5.3 Bij arrest van 22 oktober 2009 in zaak C-449/08 heeft het Hof van Justitie van de Europese Gemeenschappen naar aanleiding van door het College gestelde prejudiciële vragen over het in artikel 17, eerste lid, onder b, vermelde drempelbedrag van € 500.-- het volgende geantwoord en voor recht verklaard:
“1) Artikel 42, lid 4, van verordening (EG) nr. 1782/2003 van de Raad van 29 september 2003 tot vaststelling van gemeenschappelijke voorschriften voor regelingen inzake rechtstreekse steunverlening in het kader van het gemeenschappelijk landbouwbeleid en tot vaststelling van bepaalde steunregelingen voor landbouwers (…), moet aldus worden uitgelegd dat deze bepaling de lidstaten de ruimte laat om een referentiebedrag van 0 EUR vast te stellen en om geen toeslagrechten uit de nationale reserve toe te wijzen aan een landbouwer die zich bevindt in een bijzondere situatie als bedoeld in artikel 21 van verordening (EG) nr. 795/2004 van de Commissie van 21 april 2004 houdende bepalingen voor de uitvoering van de bedrijfstoeslagregeling waarin is voorzien bij verordening (EG) nr. 1782/2003, zoals gewijzigd bij verordening (EG) nr. 1974/2004 van de Commissie van 29 oktober 2004, voor zover dat bedrag is gebaseerd op objectieve criteria, geen afbreuk doet aan de gelijke behandeling van de landbouwers en niet leidt tot markt- en concurrentieverstoringen.
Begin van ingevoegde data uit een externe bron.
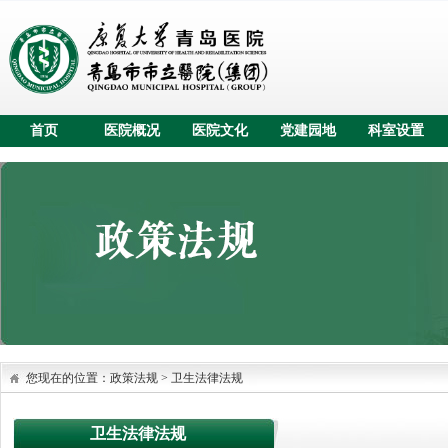
首页
医院概况
医院文化
党建园地
科室设置
您现在的位置：政策法规 > 卫生法律法规
卫生法律法规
2) Het gemeenschapsrecht verzet zich niet tegen de toepassing van een nationale bepaling, ingevolge waarvan op een toename van het bedrag aan extra betalingen die als gevolg van een investering in productiecapaciteit of een aankoop van grond ontstaat, een bedrag van 500 EUR in mindering wordt gebracht, voordat een referentiebedrag wordt vastgesteld op grond waarvan toeslagrechten uit de nationale reserve worden toegewezen.”
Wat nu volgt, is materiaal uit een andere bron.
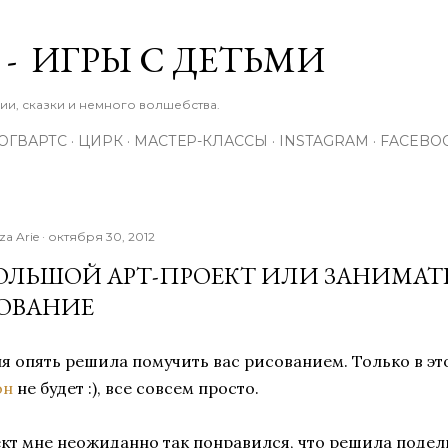
К основному контенту
 - ИГРЫ С ДЕТЬМИ
зии, сказки и немного волшебства.
ОГВАРТС
ЦИРК
МАСТЕР-КЛАССЫ
INSTAGRAM
FACEBO
iza Arie
октября 30, 2012
ОЛЬШОЙ АРТ-ПРОЕКТ ИЛИ ЗАНИМАТ
ОВАНИЕ
я опять решила помучить вас рисованием. Только в эт
он
не будет :), все совсем просто.
кт мне неожиданно так понравился, что решила подели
Op grond van dit arrest kan het College slechts vaststellen dat de toepasselijke Europese regelgeving er niet aan in de weg staat dat verweerder bij de vaststelling van het voor appellanten berekende extra referentiebedrag het drempelbedrag van
€ 500.-- heeft betrokken.
5.4 Het voorgaande leidt tot de slotsom dat het beroep ongegrond dient te worden verklaard.
Voor een proceskostenveroordeling ziet het College geen aanleiding.
6. De beslissing
Het College verklaart het beroep ongegrond
Aldus gewezen door mr. F. Stuurop, in tegenwoordigheid van mr. F.W. du Marchie Sarvaas als griffier, en uitgesproken in het openbaar op 28 april 2010.